Ultra-high shear mixing is a continuous and more intense procedure of high hear mixing. If the previous application is not able to carry out the ideal particle size for the product, a stronger force and pressure will be needed. Hence, the ultra-high shear mixing. Reduction to submicron particle and even distribution of the elements throughout the liquid phase can be made possible with this process and an ultra-high shear mixer.

Applications would usually include the production of sauces, flavor emulsions, condiments, dressings, juice concentrations, and the like.

4. High Viscosity Batch Mixing

Medium to high viscosity applications need high viscosity batch mixing. Typically, these products are beverages, sauces, candy syrups, pastes, and spreads like peanut butter. The right machines for this process are dual-shaft and triple-shaft mixers. Two or more agitators work together in producing necessary flow patterns for batch mixes. Candy products utilize this mixing application.

5. Double Planetary Mixing

Planetary mixers are recommended when agitators cannot perform the production of adequate flows anymore due to the accumulation of product viscosity. During double planetary mixing, the highly viscous materials are strictly transferred from the machine’s vessel wall to the interior of the batch mix. Too heavy, viscous, and sticky products like dough are processed efficiently with the practical use of double planetary mixers. It contains rectangular, finger, or high viscosity blades that perform the massive mixing.
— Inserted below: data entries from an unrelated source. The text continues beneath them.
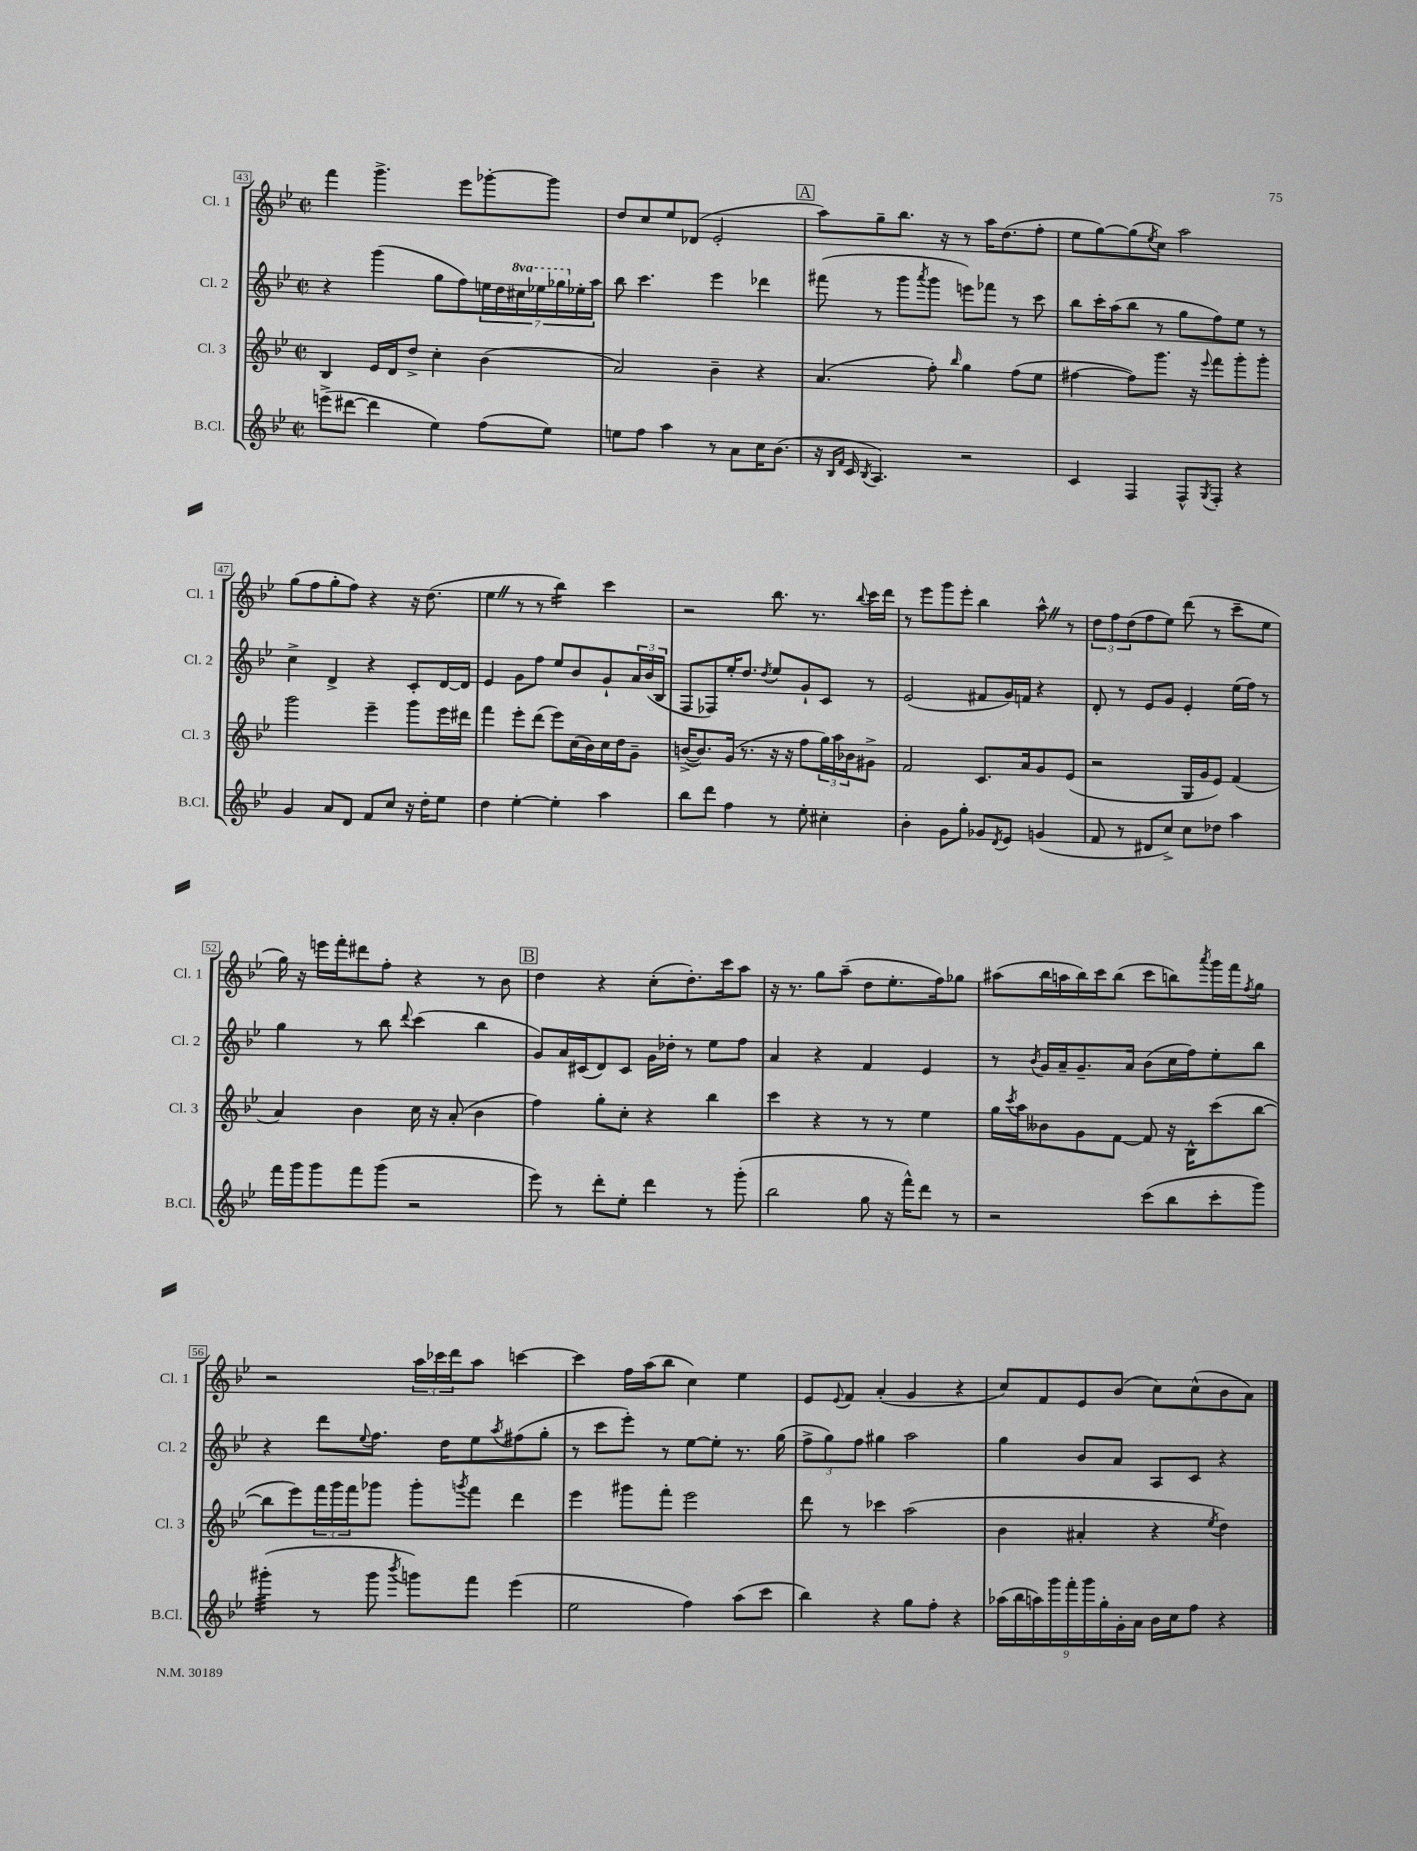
<<
\new StaffGroup <<
\new Staff = "s0" \with { instrumentName = "Cl. 1" shortInstrumentName = "Cl. 1" } {
    \clef treble \key bes \major \defaultTimeSignature \time 2/2
    f'''4 g'''4.-> ees'''8 ges'''8~-. ges'''8 |
    d''8 c''8 ees''8 des'8( ees'2-. |
    \mark \markup { \box "A" } a''8) g''8-- bes''8. r16 r8 a''16 d''8.( f''8-. |
    ees''8 g''8~) g''8( \acciaccatura { ees''8 } c''8) a''2 |
    g''8( f''8 g''8-. f''8) r4 r16 d''8.( |
    ees''4 \once \override BreathingSign.text = \markup { \musicglyph "scripts.caesura.straight" } \breathe r8 r8 bes''4:16) c'''4 |
    r2 bes''8. r8. \appoggiatura { bes''8 } c'''16 d'''16 |
    r8 ees'''8 g'''8 ees'''8-. bes''4 a''8-^ \once \override BreathingSign.text = \markup { \musicglyph "scripts.caesura.straight" } \breathe r8 |
    \tuplet 3/2 { d''8 f''8 d''8( } f''8 ees''8) d'''8( r8 c'''8-- ees''8 |
    g''16) r16 e'''16 f'''16-. dis'''8 f''8-. r4 r8 bes'8 |
    \mark \markup { \box "B" } d''4 r4 c''8-.( d''8.-.) c'''16 a''8 |
    r16 r8. g''8 a''8--( d''8 ees''8.-. f''16) ges''8 |
    ais''8( bes''16 a''16 bes''16) c'''16 bes''8( c'''8 b''8) \acciaccatura { a'''8 } g'''16 f'''16 \acciaccatura { f''8 } g''8 |
    r2 \tuplet 3/2 { a''16 ces'''16 d'''16 } a''8 c'''4~ |
    c'''4 f''16 a''16( bes''8 c''4) ees''4 |
    ees'8 \appoggiatura { ees'8 } f'8 a'4-.( g'4 r4 |
    c''8) f'8 ees'8 bes'8( c''8) c''8-^( bes'8 a'8) \bar "|." |
}
\new Staff = "s1" \with { instrumentName = "Cl. 2" shortInstrumentName = "Cl. 2" } {
    \clef treble \key bes \major \defaultTimeSignature \time 2/2 \set Staff.ottavationMarkups = #ottavation-simple-ordinals
    r4 g'''4( g''8 f''8) \tuplet 7/4 { e''16 d''16 \ottava #1 cis'''16 ees'''!16 ges'''16 \ottava #0 ees''16-. a''16 } |
    bes''8 c'''4. ees'''4 des'''4 |
    \mark \markup { \box "A" } fis'''8( r8 g'''8 \acciaccatura { a'''8 } g'''8 e'''8) fes'''8 r8 c'''8 |
    bes''8 c'''16-. a''16( bes''8 r8 g''8 f''8) ees''8 r8 |
    c''4-> d'4-> r4 c'8-. d'16~ d'16 |
    ees'4 g'8 f''8 ees''8 bes'8 g'8-! \tuplet 3/2 { a'16 bes'16( bes16 } |
    f8 fes8) ees''16-. d''8. \acciaccatura { d''8 } ees''8 g'8-! c'8 r8 |
    ees'2( fis'8 g'16) f'16 r4 |
    d'8-. r8 ees'8 g'8 ees'4-. ees''16( f''16) r8 |
    g''4 r8 bes''8 \appoggiatura { d'''8 } c'''4( bes''4 |
    \mark \markup { \box "B" } g'8) a'16 cis'16( d'8) cis'8 g'16 des''16-. r8 ees''8 f''8 |
    a'4 r4 f'4 ees'4 |
    r8 \acciaccatura { bes'8 } g'16 a'16-- g'8.-- a'16 bes'8( c''16 f''16) ees''8-. bes''8 |
    r4 d'''8 \appoggiatura { ees''8 } f''8. d''16 ees''8 \acciaccatura { a''8 } fis''8( g''8-. |
    r8 c'''8 ees'''8-.) r8 ees''8~ ees''8-. r8. g''16( |
    \tuplet 3/2 { f''8-> g''8) f''8 } gis''4 a''2 |
    g''4 bes'8 a'8 a8 c'8 r4 \bar "|." |
}
\new Staff = "s2" \with { instrumentName = "Cl. 3" shortInstrumentName = "Cl. 3" } {
    \clef treble \key bes \major \defaultTimeSignature \time 2/2
    bes4 ees'16 d'16 d''8-> c''4-. bes'4( |
    a'2) bes'4-- r4 |
    \mark \markup { \box "A" } a'4.( f''8-.) \grace { bes''16 } g''4 f''8( ees''8 |
    fis''4~ fis''8) g'''8. r16 \appoggiatura { ees'''8 } f'''8 g'''8-. g'''8-. |
    g'''2 ees'''4-- g'''8 ees'''16 dis'''16 |
    f'''4 ees'''8-. d'''8( ees'''8) c''16( bes'16) c''16 d''16 g'8-- |
    b'16~->( b'8.) g'16( r8. r16 r16 f''8 \tuplet 3/2 { g''16) a''16 bes'16 } gis'8-> |
    f'2 c'8. a'16 g'8 ees'8( |
    r2 g16 g'16 ees'8) f'4( |
    a'4) bes'4 c''16 r16 a'8-.( bes'4 |
    \mark \markup { \box "B" } f''4) g''8-. c''8-. r4 bes''4 |
    c'''4 r4 r8 r8 ees''4 |
    g''16 \acciaccatura { c'''8 } a''16 beses'8 g'8 f'8~ f'8 r16 bes16-^ c'''8( bes''8~ |
    bes''8 ees'''8) \tuplet 3/2 { f'''16 g'''16 f'''16 } ges'''8 ges'''8-. \acciaccatura { g'''8 } f'''8 d'''4 |
    ees'''4 gis'''8 f'''8-. ees'''2 |
    d'''8 r8 ces'''4 a''2( |
    bes'4 ais'4-. r4 \acciaccatura { ees''8 } d''4) \bar "|." |
}
\new Staff = "s3" \with { instrumentName = "B.Cl." shortInstrumentName = "B.Cl." } {
    \clef treble \key bes \major \defaultTimeSignature \time 2/2
    e'''8->( dis'''8~ dis'''4 ees''4) f''8( ees''8) |
    e''8 f''8 a''4 r8 a'8 c''16 bes'8.( |
    \mark \markup { \box "A" } r16 \grace { bes16 f'16 } c'16 \acciaccatura { bes8 } a4.) r2 |
    c'4 f4 f8-^ \acciaccatura { g8 } f8-. r4 |
    g'4 a'8 d'8 f'8 c''8 r16 d''16-. ees''8 |
    d''4 ees''4~-. ees''4-. a''4 |
    bes''8 d'''8 f''4 r8 ees''8-. cis''4-. |
    bes'4-. g'8 g''8-. ges'8 \acciaccatura { d'8 } ees'8 g'4( |
    f'8 r8 dis'8 c''8->) c''8 des''8 a''4 |
    f'''16 g'''16 g'''8 f'''8 g'''8( r2 |
    \mark \markup { \box "B" } ees'''8) r8 d'''8-. ees''8-. d'''4 r8 g'''8-.( |
    bes''2 g''8 r16 f'''16-^) d'''8 r8 |
    r2 c'''8( bes''8 c'''8-. g'''8) |
    gis'''4:32-.( r8 gis'''8 \acciaccatura { bes'''8 } g'''8) f'''8 ees'''4( |
    ees''2 f''4) a''8( c'''8 |
    bes''4) r4 g''8 f''8-. r4 |
    \tuplet 9/8 { aes''16( bes''16 a''16) g'''16 f'''16-. g'''16 g''16-. g'16-. a'16 } bes'16 c''16 f''8 r4 \bar "|." |
}
>>
>>
\layout { \context { \Score currentBarNumber = #43 \override BarNumber.stencil = #(make-stencil-boxer 0.1 0.3 ly:text-interface::print) } }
6. High-Speed Planetary Mixing

Starchy food, gum solutions, and sausage casing gels are only some of the products that are taken care of by the high-speed planetary mixing process. For items like these, a hybrid planetary mixer is more practical to use. The power of a high-speed disperser is affixed to the conventional careful mixing of a standard planetary mixing.

Conclusion

There is no other way the mixing technology would take to but the path toward advancement and innovation. This gives endless opportunities to the manufacturing companies and factories that involve mixing process in producing their merchandise. As long as you, producers, pick the right equipment for a certain application, you can never go wrong in this industry. Cheers!